They stopped and looked at the grass around them. The whole area was an incredible tangle of scent trails. Kit’s sibik’s trail here turned into something like an extremely tight and complex knot about a meter wide, probably the result of it shuffling around in excitement as it ran across a crowd of wild sibik who’d probably been tracking it.
“Okay, this is where you started getting lost, isn’t it,” Ronan said to the sibik. It gave him a reproachful look and then hid all its eyes against Kit’s head.
“Yeah, you can see why…” Kit said. “Must’ve been five, six, maybe eight of them here.”

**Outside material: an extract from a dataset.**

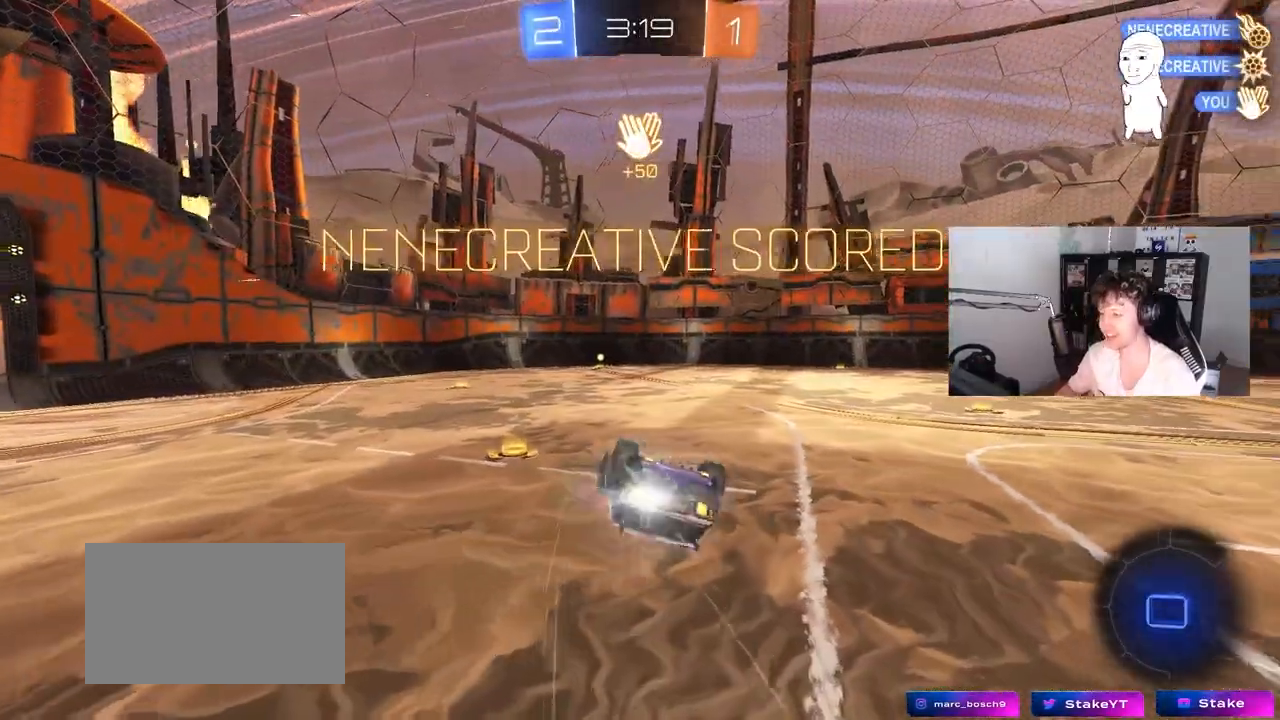
{"keys": ["d"], "mouse": [], "mouse_move": "still", "events": [[100, "shift", "up"], [133, "d", "up"], [233, "tab", "down"], [417, "d", "down"], [467, "tab", "up"]]}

“I can also see what is probably somebody’s butthole,” Ronan said, covering his eyes for a moment. “Holy Powers, there’s two of them. No, three! Sure you’re oversubscribed in the bottomly wonderfulness department, fella. But nobody else needs to see that, you’ll just embarrass the lot of us who can’t compete, ah jeez would you ever stop waving it about and just sit yourself down!”
The sibik put its body back down on Kit’s shoulder again, giving Ronan a sidelong look out of several eyes. Kit’s laughter almost got away from him before he managed to strangle it. “Okay,” he said. “Looks like a few meters further along this pretty much straightens out. Seems like they all actually did physically meet up, and then the others ran off for some reason…”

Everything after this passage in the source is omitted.